▶ PASSAGE EXTRAIT
:::::

En vol, on ne se rend pas compte : on se bat contre une machine.

Ce tome est le premier d'une trilogie formant une histoire complète indépendante de toute autre. Il est paru en 2012. Le scénario est de Pierre Veys, et les dessins ainsi que les couleurs de Carlos Puerta.


Quelque part à la campagne, dans un endroit éloigné des lignes du front de la guerre de 14-18, un oiseau prend son envol, au-dessus d'un moulin à vent désaffecté, au-dessus de la cime des arbres, haut dans le ciel. Il est pris par surprise et effrayé par la survenance brusque de 2 biplans, un Albatros D.II peint en rouge pourchassant un SPAD S.VII portant une cocarde tricolore. Le Baron Rouge a réussi à isoler un pilote français et il le pourchasse sans répit. Le pilote français tente une manœuvre d'esquive en passant entre piles d'un pont, mais c'est peine perdue. Manfred Albrecht von Richthofen (1892-1918) l'a dans son viseur, il tire juste après le pont et le biplan français se pose sur un champ. Le Baron Rouge pose son avion à proximité, en descend et va confirmer la mort du pilote, ainsi que prendre un trophée. Il prend plaisir à avoir regardé le pilote mourir.


10 ans plutôt à Berlin, le jeune Manfred Richthofen se rendait à l'académie militaire, en tramway, en compagnie de son copain Willy. Ce dernier lui conseille de faire des moins bons scores que Friederich, un autre élève. Manfred Richthofen se donne quand même à fond et finit premier du concours de gymnastique. Dans les vestiaires Friderich et 2 de ses camarades viennent le trouver afin de le remettre à sa place par la force. Manfred traverse une expérience troublante car il est capable d'anticiper chaque mouvement, chaque attaque, comme s'il en avait conscience juste avant que son opposant ne le fasse. Il leur met une sévère raclée, et ils partent sans demander leur reste. Seul dans la rue, il éprouve un sentiment d'exaltation. Quand il en parle plus tard avec Willy à la bibliothèque, ce dernier pense qu'il affabule. Le lendemain Manfred provoque sciemment Friderich à la cantine, ce dernier préfère esquiver et ne pas l'affronter. Pour avoir le cœur net sur ses capacités, Manfred Richthofen décide de se rendre dans un quartier dangereux de Berlin, à la nuit tombante.

:::::

▶ CONSIGNES DE L'EXERCICE
A: Indiquez si chacune de ces affirmations concorde avec le résumé de la bande dessinée sur le Baron Rouge, en citant à chaque fois les mots décisifs du texte : (i) le tome est paru en 2012 ; (ii) le pilote français vole à bord d'un Albatros D.II ; (iii) Willy croit Manfred lorsque celui-ci lui raconte la bagarre des vestiaires.
B: Rédigez la suite du résumé de la bande dessinée sur le Baron Rouge, à partir de sa dernière phrase.

▶ EXTRAIT DE DONNÉES
:::::

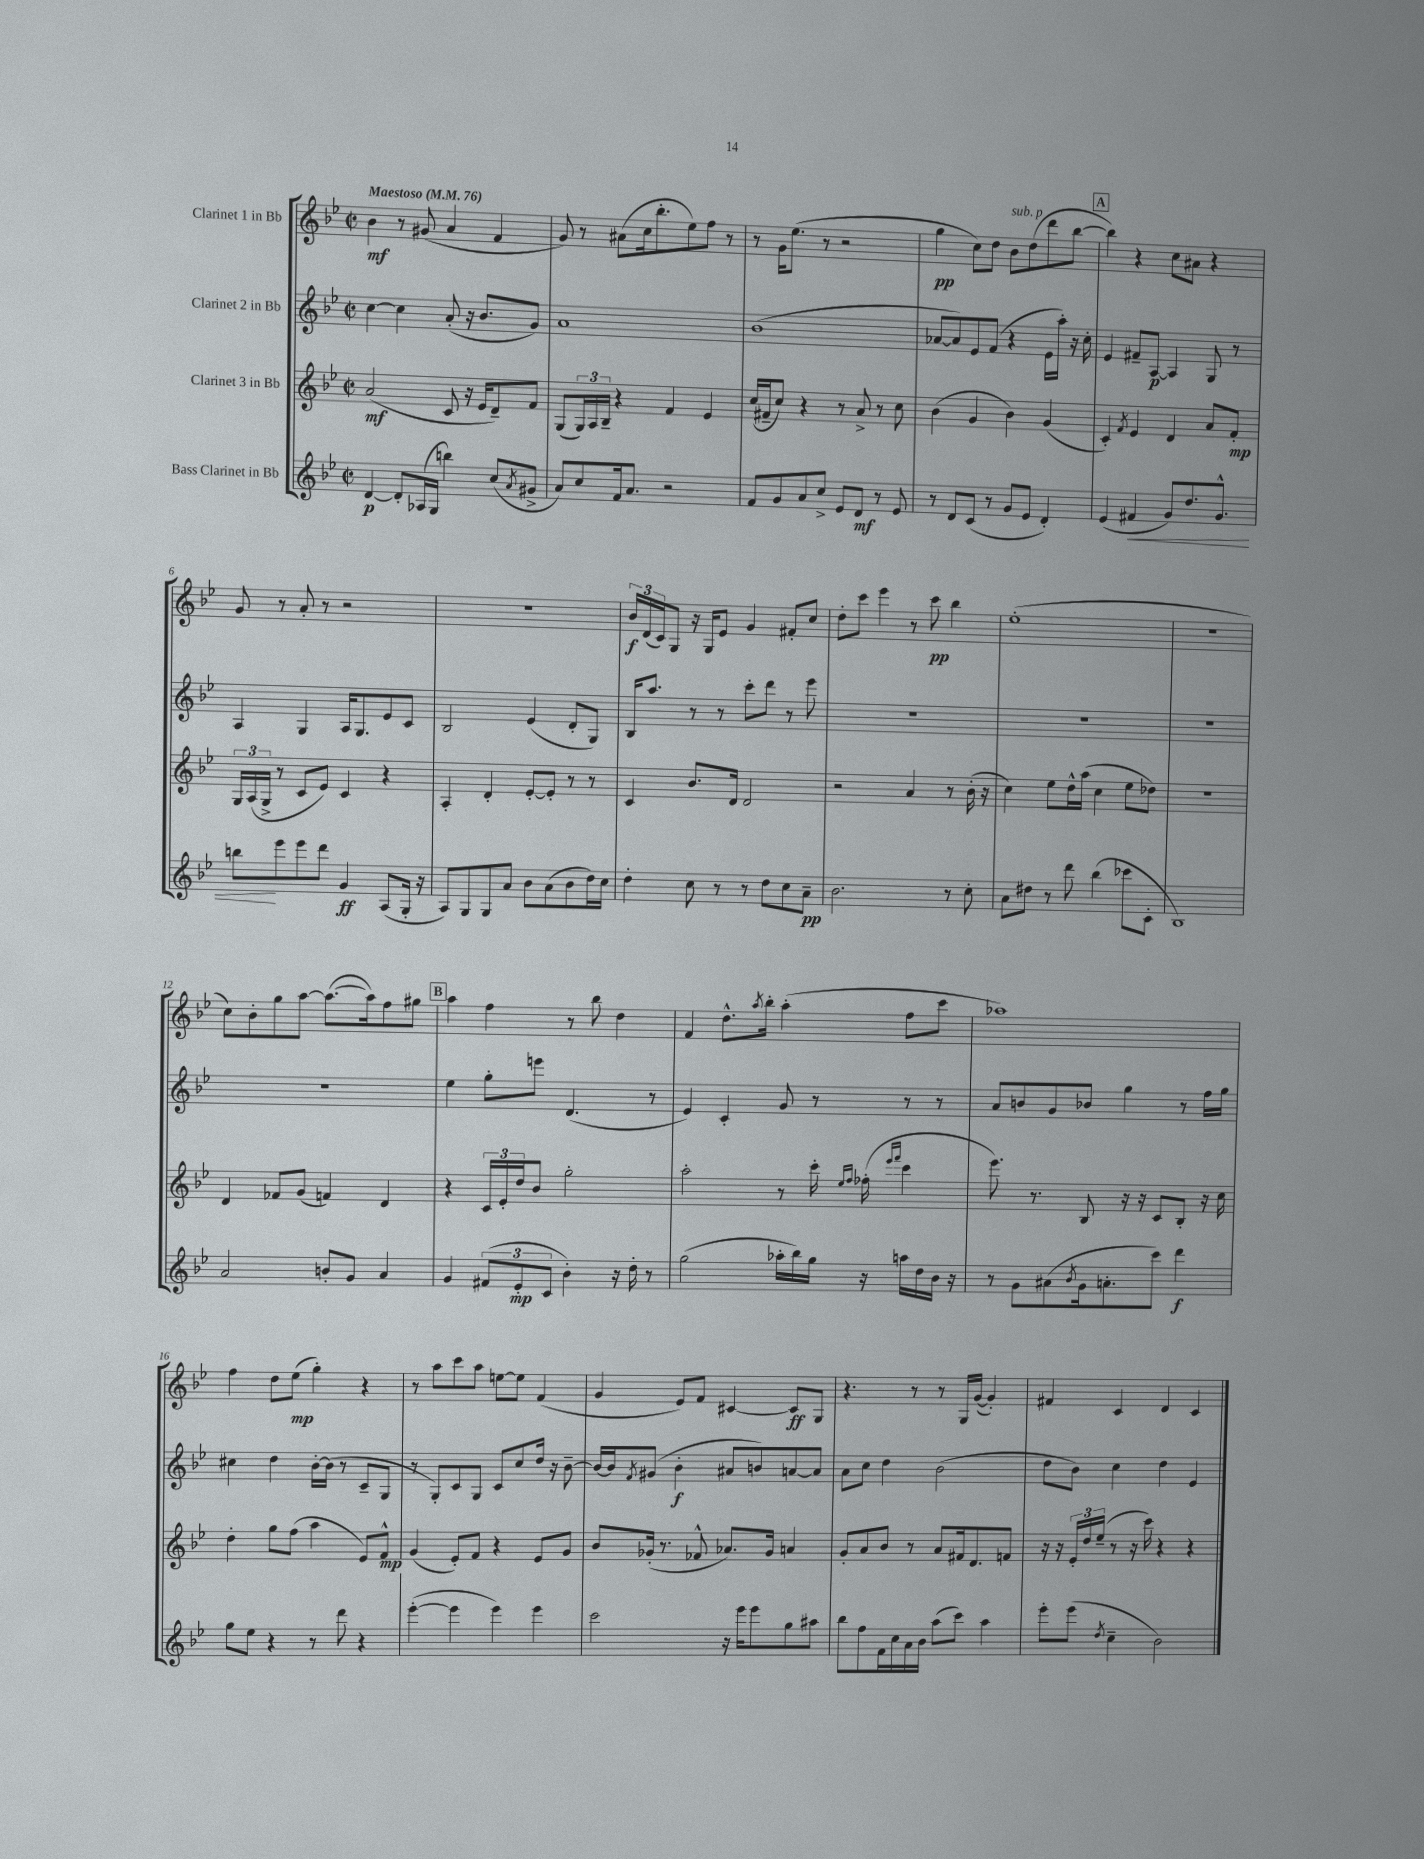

**kern	**dynam	**kern	**dynam	**kern	**dynam	**kern	**dynam
*part4	*part4	*part3	*part3	*part2	*part2	*part1	*part1
*staff4	*staff4	*staff3	*staff3	*staff2	*staff2	*staff1	*staff1
*I"Bass Clarinet in Bb	*	*I"Clarinet 3 in Bb	*	*I"Clarinet 2 in Bb	*	*I"Clarinet 1 in Bb	*
*clefG2	*	*clefG2	*	*clefG2	*	*clefG2	*
*k[b-e-]	*	*k[b-e-]	*	*k[b-e-]	*	*k[b-e-]	*
*M2/2	*	*M2/2	*	*M2/2	*	*M2/2	*
*met(c|)	*	*met(c|)	*	*met(c|)	*	*met(c|)	*
*MM76	*	*MM76	*	*MM76	*	*MM76	*
=1	=1	=1	=1	=1	=1	=1	=1
!	!	!	!	!	!	!LO:TX:a:B:t=Maestoso	!
[4d/	p	(2a/	mf	[4cc\	.	4b-\	mf
8d'/L]	.	.	.	4cc\]	.	8r	.
(16A-X/L	.	.	.	.	.	(8g#X/	.
16G/JJ	.	.	.	.	.	.	.
4bbn\)	.	8c/	.	(8a'/	.	4a/	.
.	.	16r	.	16r	.	.	.
.	.	16e-/KL	.	8.b-/L	.	.	.
(8cc/L	.	8d~/)	.	.	.	4f/	.
8qa/	.	.	.	.	.	.	.
8g#X^/J	.	8f/J	.	8g/J)	.	.	.
=2	=2	=2	=2	=2	=2	=2	=2
8a/L)	.	(8G/L	.	1a	.	8g/)	.
8cc/	.	24G/L)	.	.	.	8r	.
.	.	24A/	.	.	.	.	.
.	.	24B-~/JJ	.	.	.	.	.
16f/k	.	4r	.	.	.	(8a#X\L	.
8.a/J	.	.	.	.	.	.	.
.	.	.	.	.	.	16cc\k	.
.	.	.	.	.	.	8.bb-'\	.
2r	.	4f/	.	.	.	.	.
.	.	.	.	.	.	8ee-\)	.
.	.	4e-/	.	.	.	8ff\J	.
.	.	.	.	.	.	8r	.
=3	=3	=3	=3	=3	=3	=3	=3
8f/L	.	(16cc/LL	.	(1b-	.	8r	.
.	.	16f#X~/J	.	.	.	.	.
8g/	.	8cc/J)	.	.	.	16g\KL	.
.	.	.	.	.	.	(8.ee-\J	.
8a/	.	4r	.	.	.	.	.
8cc^/J	.	.	.	.	.	8r	.
8e-/L	.	8r	.	.	.	2r	.
8d/J	mf	8a^/	.	.	.	.	.
8r	.	8r	.	.	.	.	.
8e-/	.	8cc\	.	.	.	.	.
=4	=4	=4	=4	=4	=4	=4	=4
8r	.	(4b-\	.	[8a-X/L	.	4gg\	pp
8d/L	.	.	.	8a-/])	.	.	.
(8c/J	.	4g/	.	8e-/	.	8cc\L)	.
8r	.	.	.	(8f/J	.	8dd\J	.
!	!	!	!	!	!	!LO:TX:a:i:t=sub. p	!
8g/L	.	4b-\)	.	4r	.	8b-\L	.
8e-/J	.	.	.	.	.	(8dd\	.
4d'/)	.	(4g/	.	16e-\LL	.	8ddd\	.
.	.	.	.	16aa'\JJ)	.	.	.
.	.	.	.	16r	.	[8bb-\J	.
.	.	.	.	16cc'\	.	.	.
!!LO:REH:place=s1:t=A
=5	=5	=5	=5	=5	=5	=5	=5
(4e-/	.	4c'/)	.	4e-/	.	4bb-\])	.
.	.	8qf/	.	.	.	.	.
!	!LO:HP:b	!	!	!	!	!	!
4f#X/	<	4e-/	.	8f#X~/L	.	4r	.
.	.	.	.	[8A/J	p	.	.
8g/L)	.	4d/	.	4A/]	.	8cc\L	.
8.dd/	.	.	.	.	.	8a#X\J	.
.	.	8a/L	.	8G/	.	4r	.
8.g^^/J	.	.	.	.	.	.	.
.	.	8f'/J	mp	8r	.	.	.
!!LO:LB:g=z
=6	=6	=6	=6	=6	=6	=6	=6
8bbn\L	.	24G/LL	.	4A/	.	8g/	.
.	.	(24A/	.	.	.	.	.
.	.	24G^/JJ	.	.	.	.	.
8eee-\	[	8r	.	.	.	8r	.
8eee-\	.	8c/L	.	4G/	.	8a'/	.
8ddd\J	.	8e-/J)	.	.	.	8r	.
4g/	ff	4c/	.	16A/KL	.	2r	.
.	.	.	.	8.G/	.	.	.
(8A/L	.	4r	.	8e-/	.	.	.
16G'/Jk	.	.	.	8c/J	.	.	.
16r	.	.	.	.	.	.	.
=7	=7	=7	=7	=7	=7	=7	=7
8A/L)	.	4A'/	.	2B-/	.	1r	.
8G/	.	.	.	.	.	.	.
8G/	.	4d'/	.	.	.	.	.
8a/J	.	.	.	.	.	.	.
8b-\L	.	[8e-'/L	.	(4e-/	.	.	.
(8a\	.	8e-'/J]	.	.	.	.	.
8b-\	.	8r	.	8d'/L	.	.	.
16dd\L)	.	8r	.	8G/J)	.	.	.
16cc\JJ	.	.	.	.	.	.	.
=8	=8	=8	=8	=8	=8	=8	=8
4dd'\	.	4c/	.	16B-/KL	.	24b-/LL	f
.	.	.	.	.	.	(24d/	.
.	.	.	.	8.aa/J	.	.	.
.	.	.	.	.	.	24c/J)	.
.	.	.	.	.	.	8G/J	.
8cc\	.	8.b-/L	.	8r	.	16r	.
.	.	.	.	.	.	16G/KL	.
8r	.	.	.	8r	.	8e-/J	.
.	.	16d/Jk	.	.	.	.	.
8r	.	2d/	.	8ccc'\L	.	4g/	.
8dd\L	.	.	.	8ddd\J	.	.	.
8cc\	.	.	.	8r	.	8f#X'/L	.
8a~\J	pp	.	.	8eee-\	.	8cc/J	.
=9	=9	=9	=9	=9	=9	=9	=9
2.b-\	.	2r	.	1r	.	8dd'\L	.
.	.	.	.	.	.	8ccc\J	.
.	.	.	.	.	.	4eee-\	.
.	.	4a/	.	.	.	8r	.
.	.	.	.	.	.	8ccc\	pp
8r	.	8r	.	.	.	4bb-\	.
8cc'\	.	(16b-'\	.	.	.	.	.
.	.	16r	.	.	.	.	.
=10	=10	=10	=10	=10	=10	=10	=10
8a\L	.	4cc\)	.	1r	.	(1ee-'	.
8dd#X\J	.	.	.	.	.	.	.
8r	.	8ee-\L	.	.	.	.	.
8ddd\	.	16dd^^\L	.	.	.	.	.
.	.	(16aa\JJ	.	.	.	.	.
(4bb-\	.	4cc\	.	.	.	.	.
8ccc-X\L	.	8ee-\L	.	.	.	.	.
8c'\J	.	8dd-X\J)	.	.	.	.	.
=11	=11	=11	=11	=11	=11	=11	=11
1B-)	.	1r	.	1r	.	1r	.
!!LO:LB:g=z
=12	=12	=12	=12	=12	=12	=12	=12
2a/	.	4d/	.	1r	.	8cc\L)	.
.	.	.	.	.	.	8b-'\	.
.	.	8f-X/L	.	.	.	8gg\	.
.	.	(8g/J	.	.	.	[8aa\J	.
8bn'/L	.	4fn/)	.	.	.	(8.aa\L_	.
8g/J	.	.	.	.	.	.	.
.	.	.	.	.	.	16aa\k])	.
4a/	.	4d/	.	.	.	8ff\	.
.	.	.	.	.	.	8gg#X\J	.
!!LO:REH:place=s1:t=B
=13	=13	=13	=13	=13	=13	=13	=13
4g/	.	4r	.	4ee-\	.	4aa\	.
(12f#X/L	.	24c/LL	.	8gg'\L	.	4ff\	.
.	.	24e-'/	.	.	.	.	.
12e-'/	mp	24dd/J	.	.	.	.	.
.	.	8b-/J	.	8eeen\J	.	.	.
12c/J	.	.	.	.	.	.	.
4b-'\)	.	2gg'\	.	(4.d/	.	8r	.
.	.	.	.	.	.	8bb-\	.
16r	.	.	.	.	.	4dd\	.
16dd'\	.	.	.	.	.	.	.
8r	.	.	.	8r	.	.	.
=14	=14	=14	=14	=14	=14	=14	=14
(2gg\	.	2aa'\	.	4e-/)	.	4f/	.
.	.	.	.	4c'/	.	8.dd^^\L	.
.	.	.	.	.	.	8qaa/	.
.	.	.	.	.	.	16bb-'\Jk	.
16aa-X'\LL	.	8r	.	8g/	.	(4aa'\	.
16bb-\)	.	.	.	.	.	.	.
16gg\JJ	.	16ccc'\	.	8r	.	.	.
.	.	16qqee-/LL	.	.	.	.	.
.	.	16qqff/JJ	.	.	.	.	.
16r	.	(16ff-X'\	.	.	.	.	.
.	.	16qqeee-/LL	.	.	.	.	.
.	.	16qqfff/JJ	.	.	.	.	.
16aan\LL	.	4ccc\	.	8r	.	8ff\L	.
16dd\	.	.	.	.	.	.	.
16b-\JJ	.	.	.	8r	.	8ccc\J	.
16r	.	.	.	.	.	.	.
=15	=15	=15	=15	=15	=15	=15	=15
8r	.	8.eee-\)	.	8a/L	.	1aa-X)	.
8g\L	.	.	.	8bn/	.	.	.
.	.	8.r	.	.	.	.	.
(8a#X\	.	.	.	8g/	.	.	.
8qb-/	.	.	.	.	.	.	.
16g\k	.	8B-/	.	8b-X/J	.	.	.
8.an'\	.	.	.	.	.	.	.
.	.	16r	.	4gg\	.	.	.
.	.	16r	.	.	.	.	.
8ccc\J)	.	8c/L	.	.	.	.	.
4ddd\	f	8B-'/J	.	8r	.	.	.
.	.	16r	.	16ff\LL	.	.	.
.	.	16cc\	.	16gg\JJ	.	.	.
!!LO:LB:g=z
=16	=16	=16	=16	=16	=16	=16	=16
8gg\L	.	4dd'\	.	4cc#X\	.	4ff\	.
8ee-\J	.	.	.	.	.	.	.
4r	.	8gg\L	.	4dd\	.	8dd\L	.
.	.	(8ff\J	.	.	.	(8ee-\J	mp
8r	.	4aa\	.	[16b-'\LL	.	4gg'\)	.
.	.	.	.	(16b-\JJ]	.	.	.
8ddd\	.	.	.	8r	.	.	.
4r	.	8e-/L)	.	8c~/L	.	4r	.
.	.	8f^^/J	mp	8G/J	.	.	.
=17	=17	=17	=17	=17	=17	=17	=17
([4eee-'\	.	(4g/	.	8r	.	8r	.
.	.	.	.	8G'/L)	.	8aa\L	.
4eee-\]	.	8e-'/L)	.	8c/	.	8ccc\	.
.	.	8f/J	.	8G/J	.	8aa\J	.
4eee-\)	.	4r	.	8c/L	.	[8een\L	.
.	.	.	.	8cc/	.	8ee\J]	.
4eee-\	.	8e-/L	.	16dd/Jk	.	(4f/	.
.	.	.	.	16r	.	.	.
.	.	8g/J	.	[8b-~\	.	.	.
=18	=18	=18	=18	=18	=18	=18	=18
2ccc\	.	8b-/L	.	16b-/LL_	.	4g/	.
.	.	.	.	16b-/J]	.	.	.
.	.	.	.	8qf/	.	.	.
.	.	(16g-X'/Jk	.	(8g#X/J	.	.	.
.	.	8.r	.	.	.	.	.
.	.	.	.	4b-'\	f	8e-/L)	.
.	.	8f-X^^/	.	.	.	8f/J	.
16r	.	8.a-X/L)	.	8a#X/L	.	[4c#X/	.
16eee-\KL	.	.	.	.	.	.	.
8eee-\	.	.	.	8bn/)	.	.	.
.	.	16g-/Jk	.	.	.	.	.
8gg\	.	4an/	.	[8an/	.	8c#/L]	ff
8aa#X\J	.	.	.	8a/J]	.	8G/J	.
=19	=19	=19	=19	=19	=19	=19	=19
8bb-\L	.	8g'/L	.	8a\L	.	4.r	.
8ff\	.	8a/	.	8cc\J	.	.	.
16f\L	.	8b-/J	.	4dd\	.	.	.
16cc\	.	.	.	.	.	.	.
16a\	.	8r	.	.	.	8r	.
16b-\JJ	.	.	.	.	.	.	.
(8aa\L	.	8a/L	.	(2b-\	.	8r	.
8ccc\J)	.	16f#X/k	.	.	.	16G/LL	.
.	.	8.d/	.	.	.	([16g/JJ	.
4aa\	.	.	.	.	.	4g'/])	.
.	.	8fn/J	.	.	.	.	.
=20	=20	=20	=20	=20	=20	=20	=20
8eee-'\L	.	16r	.	8dd\L	.	4f#X/	.
.	.	16r	.	.	.	.	.
(8eee-\J	.	24e-'/LL	.	8b-\J)	.	.	.
.	.	24dd/	.	.	.	.	.
.	.	(24ee-~/JJ	.	.	.	.	.
8qdd/	.	.	.	.	.	.	.
4cc~\	.	8r	.	4cc\	.	4c/	.
.	.	16r	.	.	.	.	.
.	.	16ccc\)	.	.	.	.	.
2b-\)	.	4r	.	4dd\	.	4d/	.
.	.	4r	.	4e-/	.	4c/	.
==	==	==	==	==	==	==	==
*-	*-	*-	*-	*-	*-	*-	*-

:::::

▶ RÉPONSES PAR CONSIGNE
A:
(i) Oui : « Il est paru en 2012. »
(ii) Non : « un Albatros D.II peint en rouge pourchassant un SPAD S.VII portant une cocarde tricolore »
(iii) Non : « ce dernier pense qu'il affabule »

B:
Encore une BD d'aviation, encore une BD sur le Baron Rouge, et cependant la couverture attire l'œil pour sa représentation soignée d'une ville de Belgique. Le lecteur éprouve l'agréable surprise de découvrir que les dessins à l'intérieur présentent le même niveau de qualité que celui de couverture. Le lecteur n'a pas de doute sur la qualité de la reconstitution historique visuelle, et ayant identifié l'avion piloté par Richthofen, il en déduit que le début du récit se déroule fin 1916, ou début 1917, avant que ce pilote ne vole sur le triplan Fokker Dr.I. Cette bande dessinée se lit très vite, en un quart d'heure en prenant le temps d'apprécier les dessins. Cela tient au fait qu'il y a 20 pages de consacrées à deux combats aériens (8 pages pour le premier, 12 pages pour le second), quasiment dépourvues de texte. Cela tient également au fait de la qualité de la narration visuelle qui est d'une clarté exemplaire, y compris pour les duels aériens, alors que ces derniers peuvent constituer un vrai casse-tête pour rendre compte de la position relative de chaque avion, et de leurs évolutions aériennes.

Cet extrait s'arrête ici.